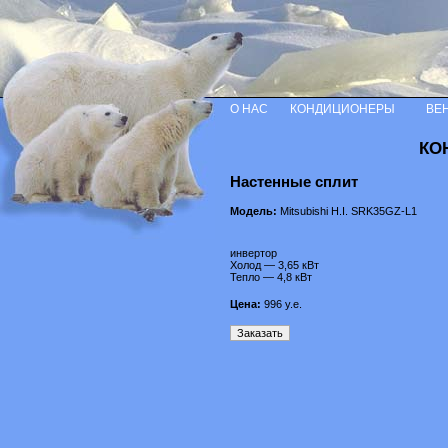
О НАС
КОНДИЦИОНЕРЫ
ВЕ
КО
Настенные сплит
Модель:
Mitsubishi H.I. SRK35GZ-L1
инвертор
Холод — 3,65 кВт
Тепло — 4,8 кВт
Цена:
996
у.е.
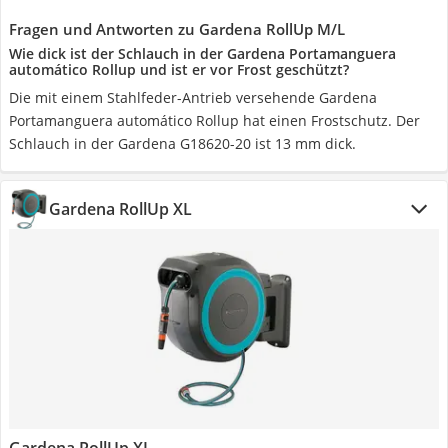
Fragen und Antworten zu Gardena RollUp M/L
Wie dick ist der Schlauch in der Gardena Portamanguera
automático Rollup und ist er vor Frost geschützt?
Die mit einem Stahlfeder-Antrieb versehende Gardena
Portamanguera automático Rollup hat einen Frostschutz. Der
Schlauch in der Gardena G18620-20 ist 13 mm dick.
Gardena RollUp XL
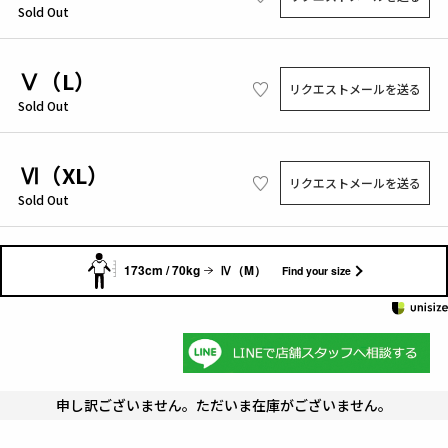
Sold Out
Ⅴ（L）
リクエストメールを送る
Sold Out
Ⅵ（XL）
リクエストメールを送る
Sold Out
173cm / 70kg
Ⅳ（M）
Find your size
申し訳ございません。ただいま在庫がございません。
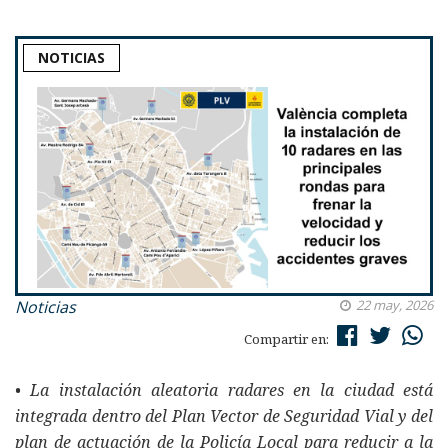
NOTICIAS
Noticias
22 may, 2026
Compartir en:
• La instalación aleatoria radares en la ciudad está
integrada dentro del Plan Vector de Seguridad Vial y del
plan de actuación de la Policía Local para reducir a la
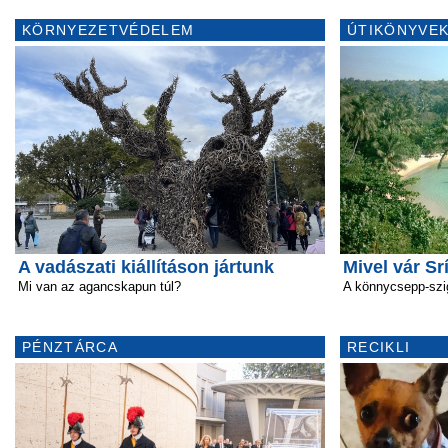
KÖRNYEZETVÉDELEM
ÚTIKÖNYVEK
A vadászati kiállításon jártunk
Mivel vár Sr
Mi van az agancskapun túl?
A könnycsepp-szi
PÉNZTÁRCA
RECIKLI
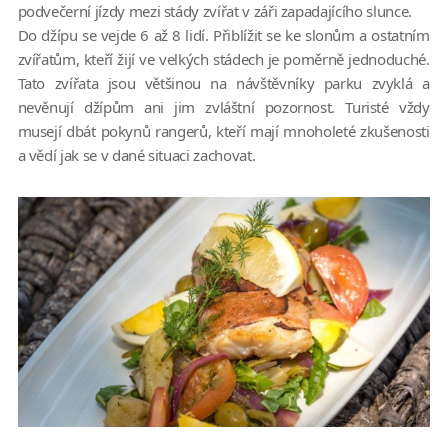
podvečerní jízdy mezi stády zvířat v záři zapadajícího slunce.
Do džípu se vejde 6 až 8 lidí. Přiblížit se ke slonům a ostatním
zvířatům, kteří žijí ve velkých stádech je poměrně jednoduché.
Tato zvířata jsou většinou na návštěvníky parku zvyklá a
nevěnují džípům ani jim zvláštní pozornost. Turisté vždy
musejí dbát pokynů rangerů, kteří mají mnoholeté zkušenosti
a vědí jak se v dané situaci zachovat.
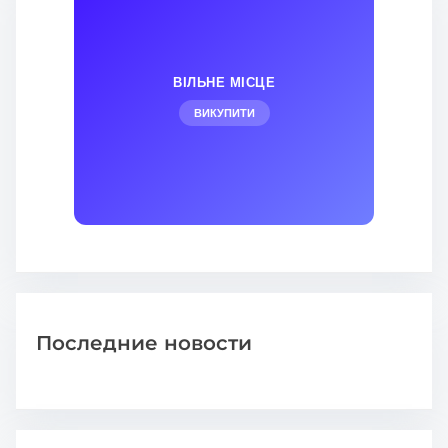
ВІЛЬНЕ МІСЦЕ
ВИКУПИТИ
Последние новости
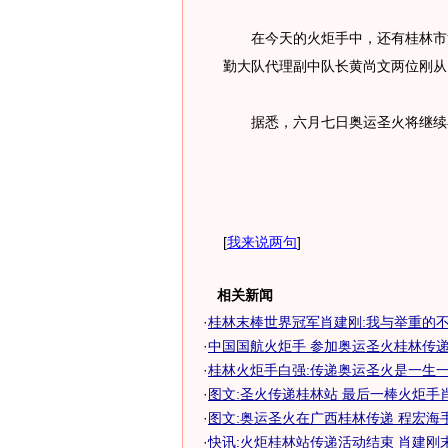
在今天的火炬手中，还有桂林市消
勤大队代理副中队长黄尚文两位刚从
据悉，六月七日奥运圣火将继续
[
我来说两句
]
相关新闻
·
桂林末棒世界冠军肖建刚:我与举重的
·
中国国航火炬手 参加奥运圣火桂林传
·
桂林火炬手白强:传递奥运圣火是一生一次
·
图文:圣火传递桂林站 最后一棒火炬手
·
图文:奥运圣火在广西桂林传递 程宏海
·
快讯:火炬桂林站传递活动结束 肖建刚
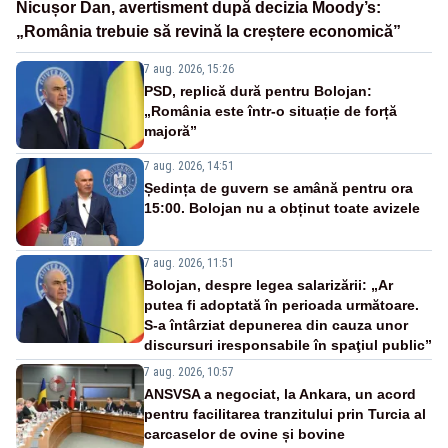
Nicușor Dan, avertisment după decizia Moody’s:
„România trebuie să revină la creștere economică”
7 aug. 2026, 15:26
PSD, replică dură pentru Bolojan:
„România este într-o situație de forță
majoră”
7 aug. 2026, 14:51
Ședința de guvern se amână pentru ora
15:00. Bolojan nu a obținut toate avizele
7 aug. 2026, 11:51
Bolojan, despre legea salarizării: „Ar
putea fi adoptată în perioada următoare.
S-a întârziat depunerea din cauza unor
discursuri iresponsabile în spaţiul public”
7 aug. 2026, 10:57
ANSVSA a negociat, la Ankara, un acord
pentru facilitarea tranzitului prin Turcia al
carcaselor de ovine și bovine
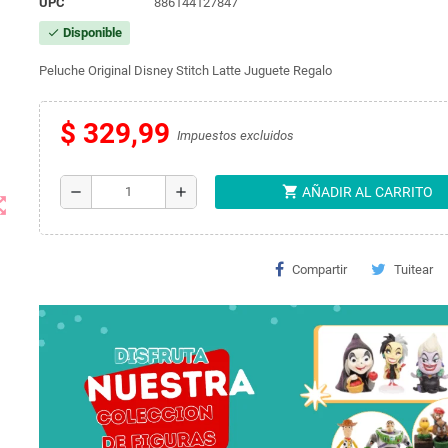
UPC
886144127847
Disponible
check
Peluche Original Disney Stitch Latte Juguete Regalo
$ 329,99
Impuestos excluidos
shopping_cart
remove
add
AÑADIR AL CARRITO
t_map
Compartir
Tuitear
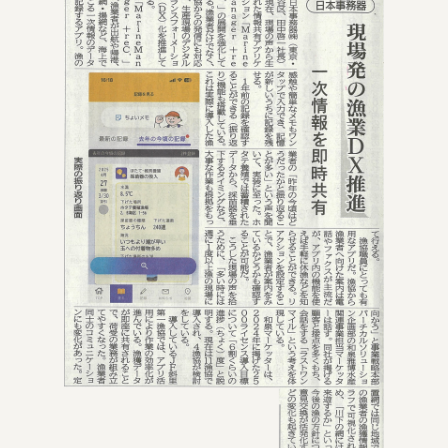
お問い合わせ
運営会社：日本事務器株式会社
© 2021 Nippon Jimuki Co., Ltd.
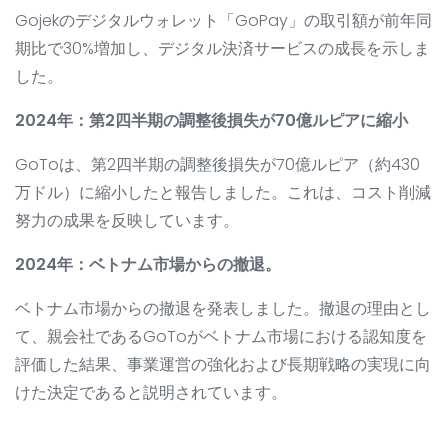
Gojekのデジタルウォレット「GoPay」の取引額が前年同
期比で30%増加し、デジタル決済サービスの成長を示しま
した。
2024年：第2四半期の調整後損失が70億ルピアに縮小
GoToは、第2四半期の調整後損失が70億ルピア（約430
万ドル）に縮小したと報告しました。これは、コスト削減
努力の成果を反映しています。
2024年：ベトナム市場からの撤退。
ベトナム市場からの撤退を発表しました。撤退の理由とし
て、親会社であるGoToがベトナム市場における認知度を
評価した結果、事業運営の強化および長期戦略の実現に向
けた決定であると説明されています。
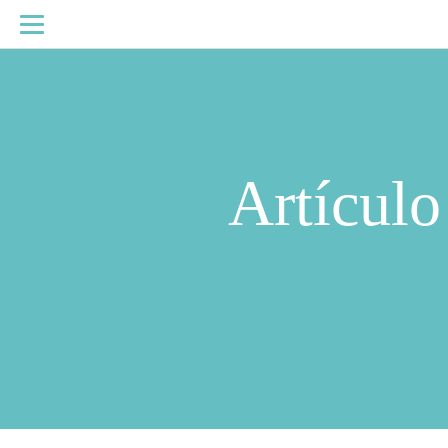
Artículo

◆ Goal of the exercise: In the listing above, how many lines hold the word "România"? Please state the number alone.

◆ Task answer: 2